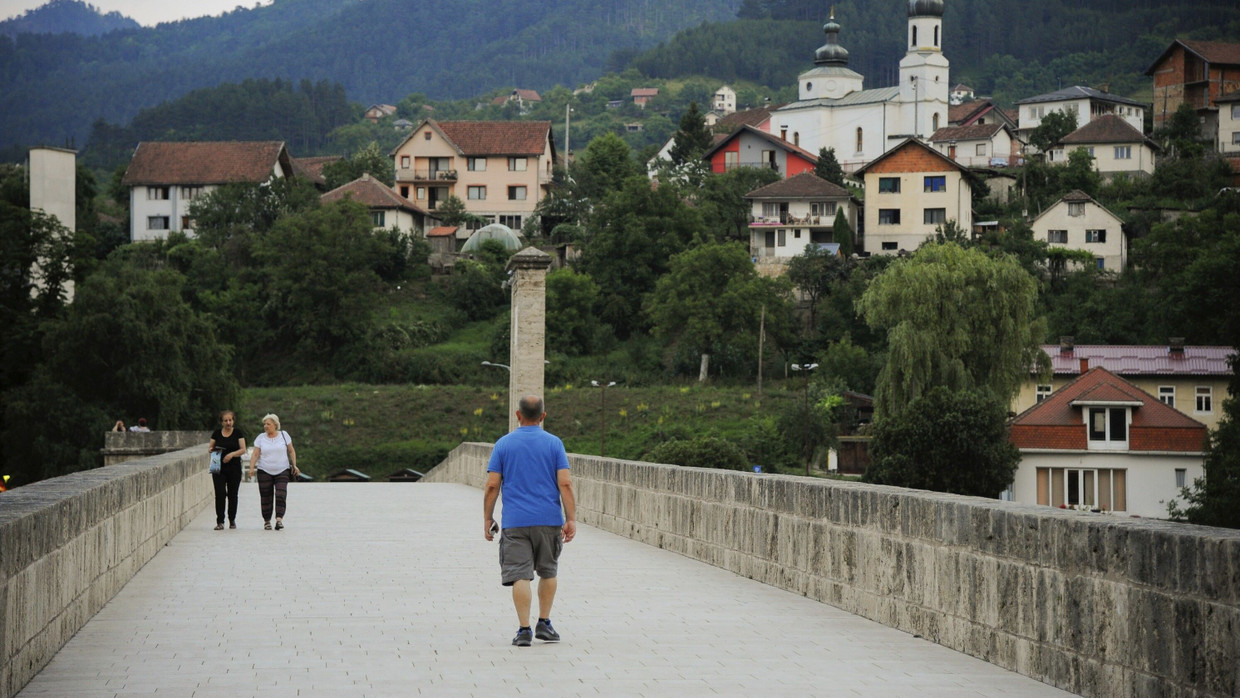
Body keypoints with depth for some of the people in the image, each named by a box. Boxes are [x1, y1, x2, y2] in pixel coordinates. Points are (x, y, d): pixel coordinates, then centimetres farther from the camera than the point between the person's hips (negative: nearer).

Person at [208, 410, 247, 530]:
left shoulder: (238, 433, 2)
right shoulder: (217, 433, 7)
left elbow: (243, 449, -2)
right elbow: (210, 447, 13)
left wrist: (232, 454, -18)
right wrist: (211, 449, -10)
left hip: (234, 468, -1)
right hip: (219, 468, 1)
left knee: (232, 494, 5)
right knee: (220, 494, -9)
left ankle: (232, 520, 22)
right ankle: (220, 522, -8)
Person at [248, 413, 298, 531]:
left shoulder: (284, 435, 5)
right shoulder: (260, 438, 4)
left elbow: (291, 451, 11)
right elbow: (255, 454, -1)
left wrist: (294, 465, 4)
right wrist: (251, 468, -14)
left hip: (282, 471, -1)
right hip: (265, 472, 1)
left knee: (281, 495, -15)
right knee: (266, 497, 1)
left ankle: (279, 519, -19)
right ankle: (267, 521, 11)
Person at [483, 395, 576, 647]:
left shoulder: (503, 444, 3)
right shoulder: (554, 444, 2)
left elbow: (492, 486, -1)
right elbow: (565, 484, -5)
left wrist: (487, 519, 8)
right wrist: (571, 519, -4)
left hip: (515, 522, -1)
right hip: (549, 520, 1)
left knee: (520, 576, -2)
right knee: (548, 572, 17)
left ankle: (524, 629, -8)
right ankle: (544, 623, 20)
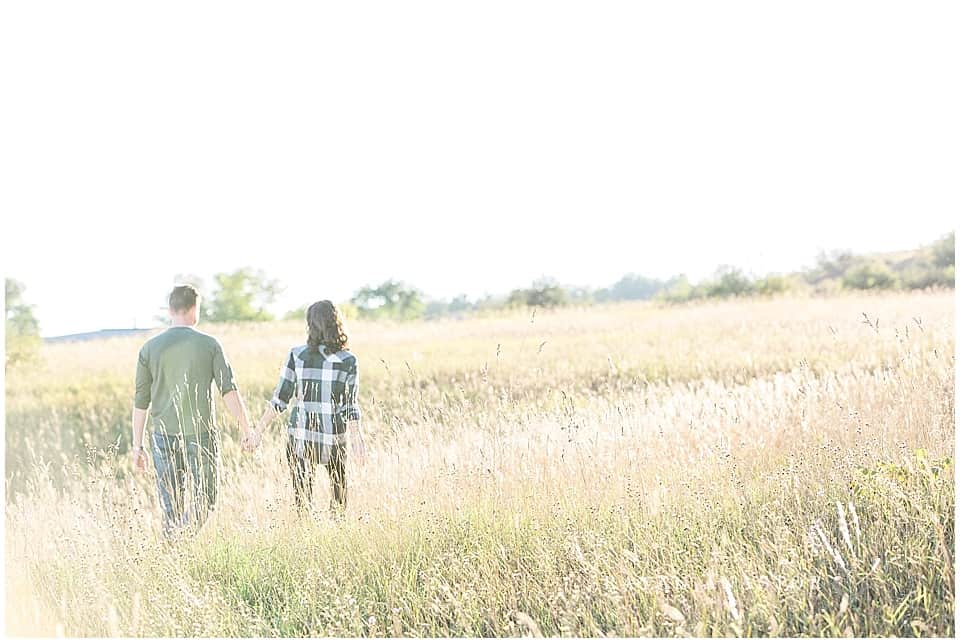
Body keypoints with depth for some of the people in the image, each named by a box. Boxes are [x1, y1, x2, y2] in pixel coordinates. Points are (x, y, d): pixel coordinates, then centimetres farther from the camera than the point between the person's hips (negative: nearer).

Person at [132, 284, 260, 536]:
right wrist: (247, 430, -5)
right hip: (202, 435, -2)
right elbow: (229, 390, -8)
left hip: (164, 438, 2)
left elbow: (141, 402, 4)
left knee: (171, 510, 10)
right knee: (204, 502, 8)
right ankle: (186, 526, -17)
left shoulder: (150, 348, 3)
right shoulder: (209, 344, -2)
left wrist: (138, 447, 10)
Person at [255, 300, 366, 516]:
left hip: (300, 437, 0)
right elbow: (350, 405, -7)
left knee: (302, 495, 9)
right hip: (334, 438, 0)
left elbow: (280, 399, -3)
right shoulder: (349, 361, -4)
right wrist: (356, 436, 0)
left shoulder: (296, 355, -4)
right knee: (339, 488, 20)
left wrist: (258, 431, 3)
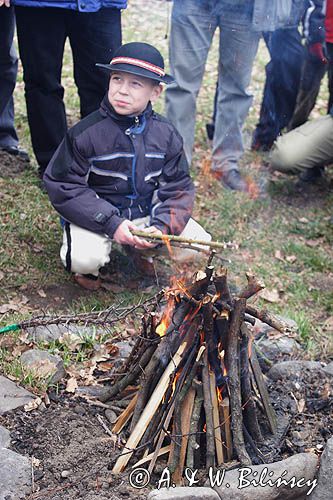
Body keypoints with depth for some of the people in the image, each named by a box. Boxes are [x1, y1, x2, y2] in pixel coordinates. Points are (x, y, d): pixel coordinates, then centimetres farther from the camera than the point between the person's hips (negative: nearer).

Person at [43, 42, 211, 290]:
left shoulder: (166, 134, -6)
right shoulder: (85, 133, -17)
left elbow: (178, 187, -1)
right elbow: (64, 186, -14)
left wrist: (161, 226, -20)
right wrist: (111, 223, -23)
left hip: (148, 212, 4)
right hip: (97, 213, -3)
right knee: (84, 259, -31)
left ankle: (141, 249, 17)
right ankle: (88, 268, 9)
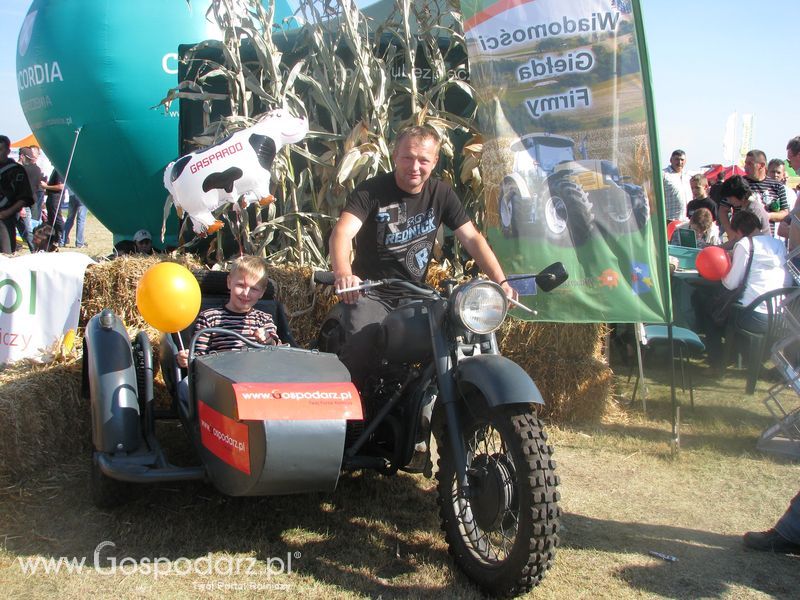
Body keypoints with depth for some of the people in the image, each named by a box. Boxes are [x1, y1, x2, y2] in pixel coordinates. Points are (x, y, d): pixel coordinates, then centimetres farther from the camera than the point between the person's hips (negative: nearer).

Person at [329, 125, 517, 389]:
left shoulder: (441, 193, 4)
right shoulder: (372, 190, -10)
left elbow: (472, 238, 1)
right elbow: (342, 232, -24)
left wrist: (501, 281, -14)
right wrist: (343, 274, -46)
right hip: (370, 291, -4)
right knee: (361, 348, -29)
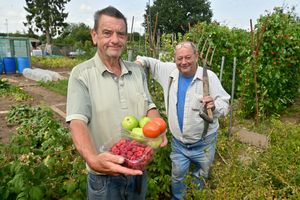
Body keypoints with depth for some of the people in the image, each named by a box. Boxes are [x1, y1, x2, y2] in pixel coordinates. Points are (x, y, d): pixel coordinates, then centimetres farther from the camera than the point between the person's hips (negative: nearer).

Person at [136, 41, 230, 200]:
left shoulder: (209, 77, -16)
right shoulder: (170, 71, -5)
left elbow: (224, 103, -17)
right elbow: (153, 63, 12)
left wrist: (214, 105, -39)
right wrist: (141, 60, -7)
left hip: (203, 142, -2)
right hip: (178, 141, 2)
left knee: (201, 176, 22)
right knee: (177, 176, 19)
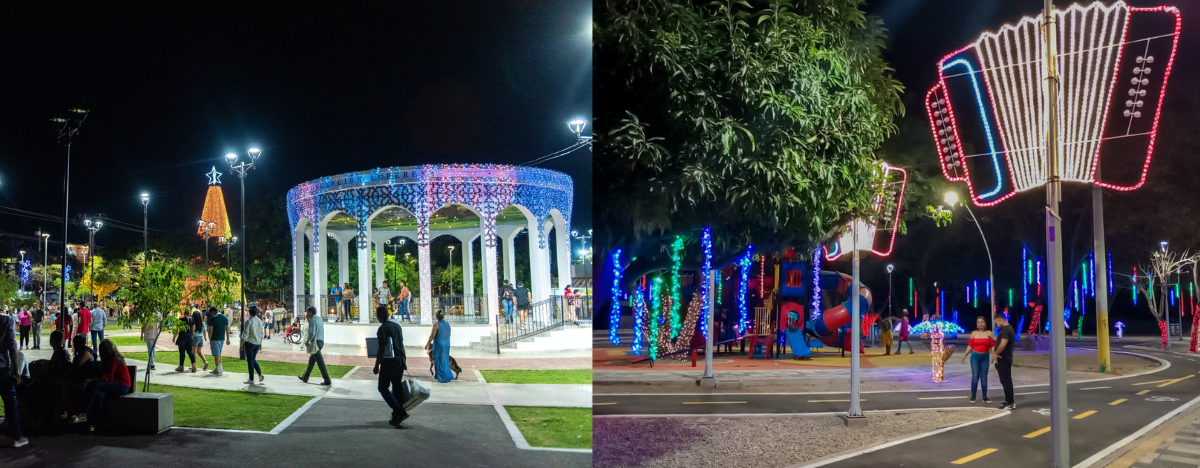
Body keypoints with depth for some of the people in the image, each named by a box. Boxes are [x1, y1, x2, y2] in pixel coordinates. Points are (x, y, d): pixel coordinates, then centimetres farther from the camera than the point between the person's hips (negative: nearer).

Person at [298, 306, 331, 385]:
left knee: (320, 362, -6)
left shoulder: (312, 320, -16)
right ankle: (305, 377, 33)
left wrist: (307, 341, -12)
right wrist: (307, 318, 19)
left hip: (315, 343, -10)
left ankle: (327, 380, -6)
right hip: (321, 342, 10)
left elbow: (311, 333, -27)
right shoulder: (319, 319, 14)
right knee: (311, 359, 22)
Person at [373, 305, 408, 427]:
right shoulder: (397, 326, 11)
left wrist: (377, 365, -11)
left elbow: (381, 349, -16)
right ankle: (397, 416, 17)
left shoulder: (382, 329, -13)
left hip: (389, 361, -8)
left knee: (383, 388, 1)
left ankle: (400, 412, -10)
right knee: (397, 388, 13)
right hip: (400, 360, 8)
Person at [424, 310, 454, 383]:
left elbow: (432, 336, -14)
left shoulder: (436, 325, -15)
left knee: (439, 361, 3)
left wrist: (427, 344, -5)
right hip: (447, 344, 6)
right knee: (445, 360, 17)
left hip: (438, 344, -6)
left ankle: (443, 377, 3)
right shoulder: (448, 325, 2)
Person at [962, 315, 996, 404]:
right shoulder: (974, 333, 4)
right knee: (975, 377, -5)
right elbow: (970, 346, 5)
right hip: (975, 356, -1)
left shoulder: (989, 333, 3)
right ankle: (973, 397, 1)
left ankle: (985, 397, 10)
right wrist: (965, 355, -4)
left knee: (984, 377, 4)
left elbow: (992, 346, -4)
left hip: (985, 357, 1)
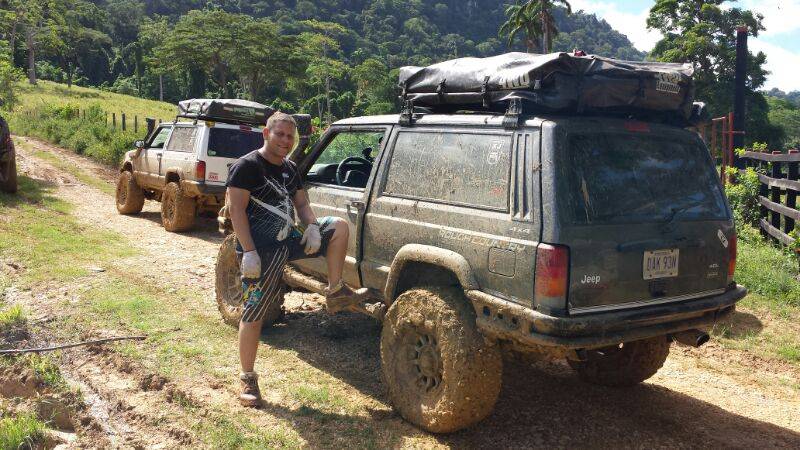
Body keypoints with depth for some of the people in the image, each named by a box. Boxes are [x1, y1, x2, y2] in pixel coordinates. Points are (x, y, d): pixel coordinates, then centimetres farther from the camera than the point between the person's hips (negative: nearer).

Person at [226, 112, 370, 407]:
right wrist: (249, 253, -23)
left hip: (289, 240, 7)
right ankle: (248, 380, 10)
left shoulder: (290, 169, 13)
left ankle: (336, 293, 4)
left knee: (338, 227, -3)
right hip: (260, 250, -7)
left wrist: (312, 226, -7)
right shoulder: (247, 166, -10)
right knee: (253, 314, -3)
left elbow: (302, 203, 16)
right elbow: (236, 210, -16)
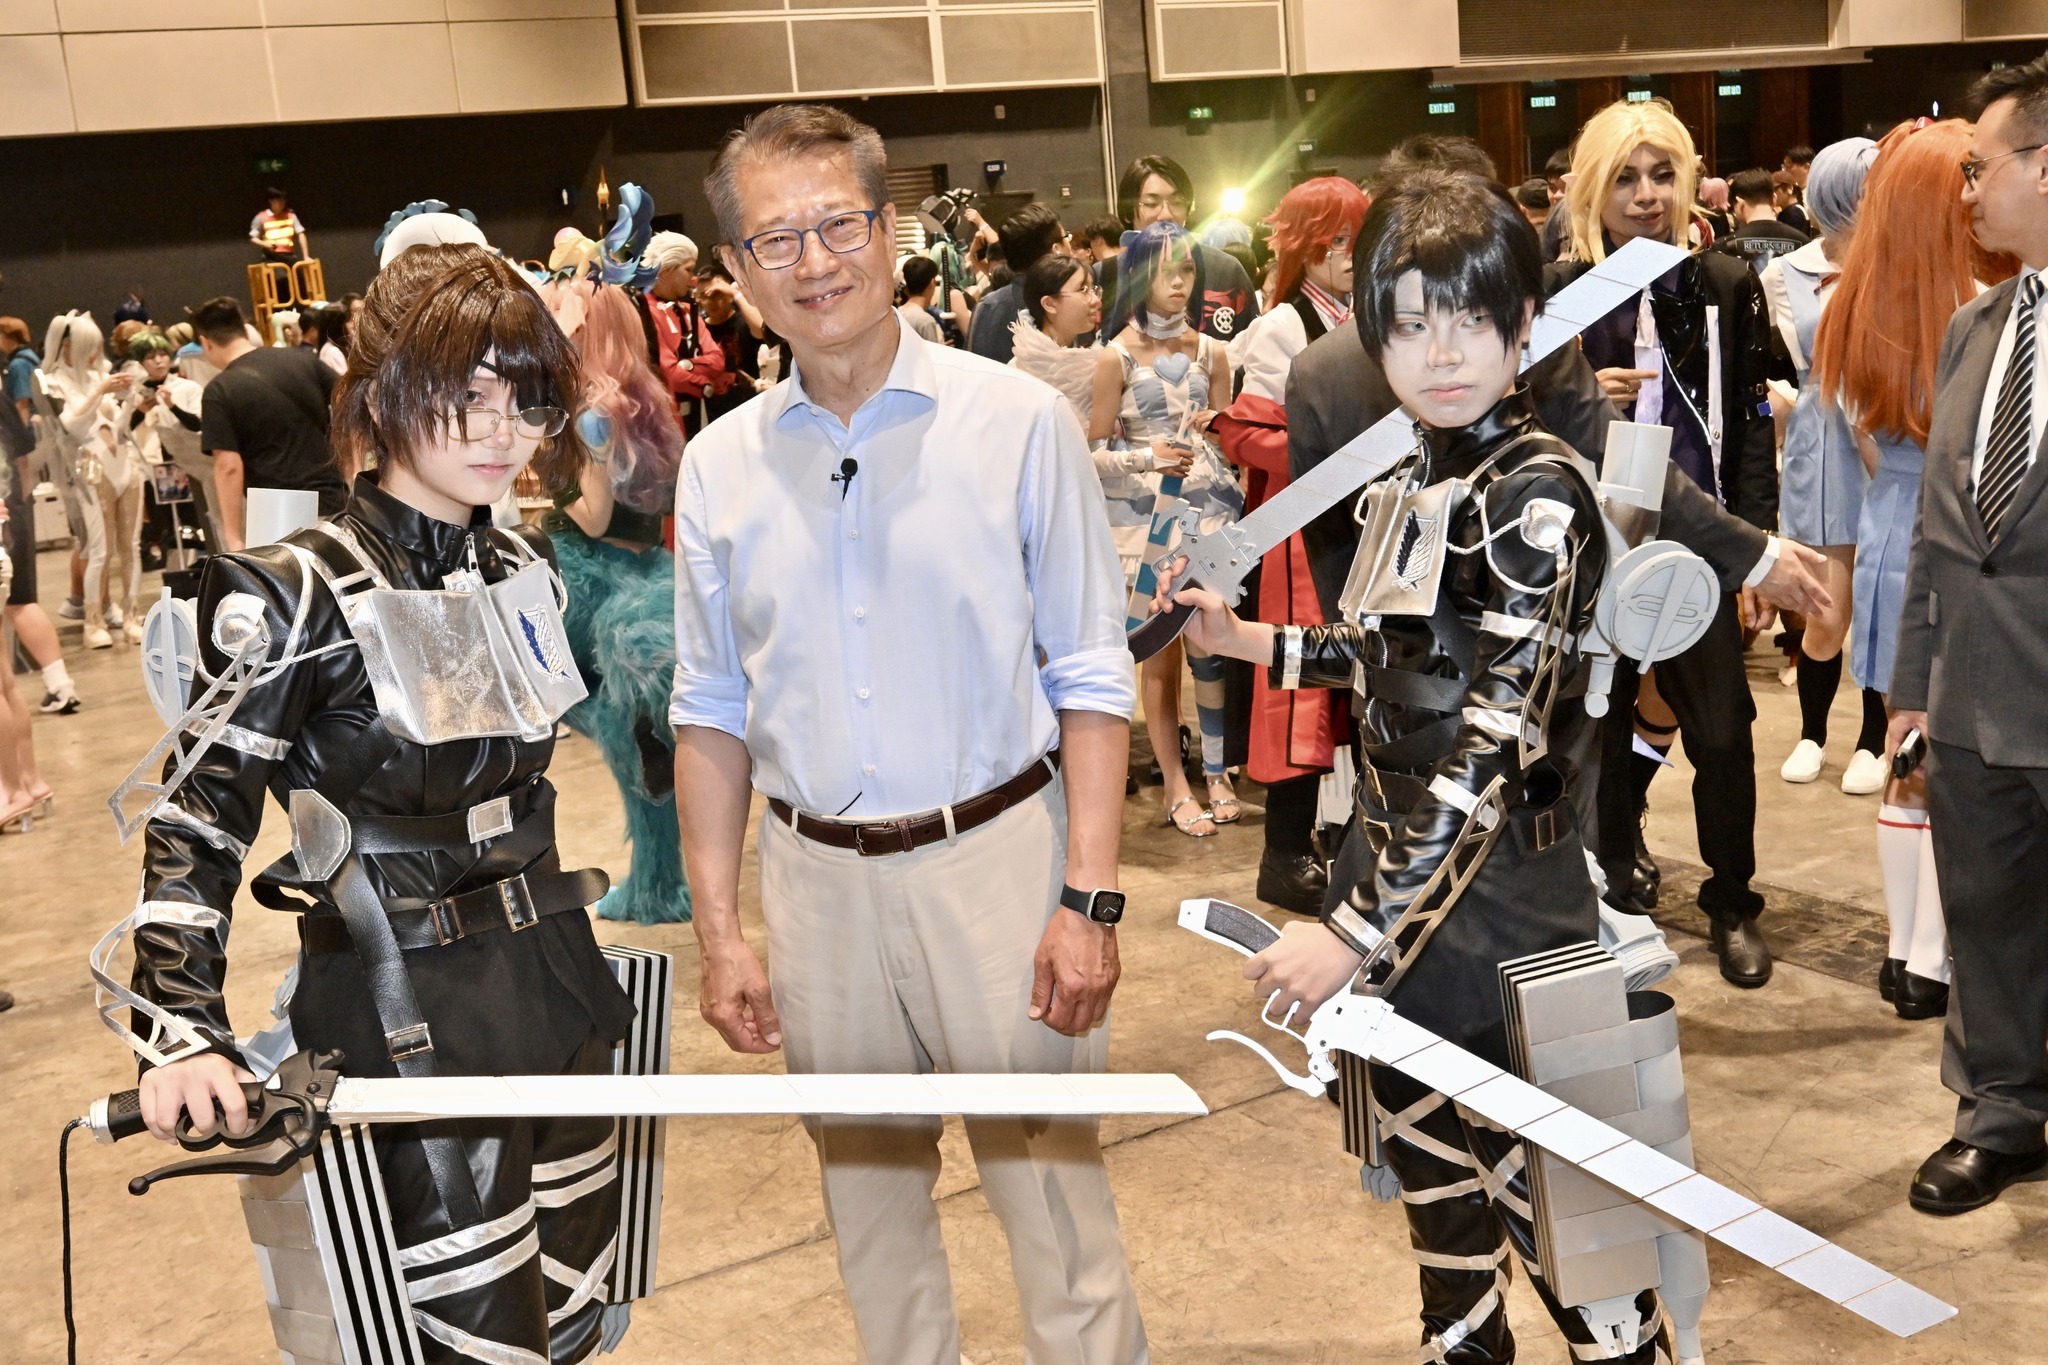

• • • •

Goal of the exercise: All that is wanted is an exact copy of the lines above from the one with "left shoulder: (238, 433, 2)" through the one with "left knee: (281, 495, -15)", with both ends included.

Answer space:
left shoulder: (238, 433, 2)
right shoulder: (217, 433, 7)
left elbow: (243, 449, -2)
right elbow: (210, 447, 13)
left wrist: (232, 454, -18)
right wrist: (211, 449, -10)
left hip: (234, 468, -1)
right hip: (219, 468, 1)
left knee: (232, 494, 5)
right knee: (220, 494, -9)
left ankle: (232, 520, 22)
right ankle: (220, 522, -8)
Person at [248, 413, 298, 531]:
left shoulder: (284, 435, 5)
right shoulder: (260, 438, 4)
left elbow: (291, 451, 11)
right elbow: (255, 454, -1)
left wrist: (294, 465, 4)
right wrist: (251, 468, -14)
left hip: (282, 471, -1)
right hip: (265, 472, 1)
left knee: (281, 495, -15)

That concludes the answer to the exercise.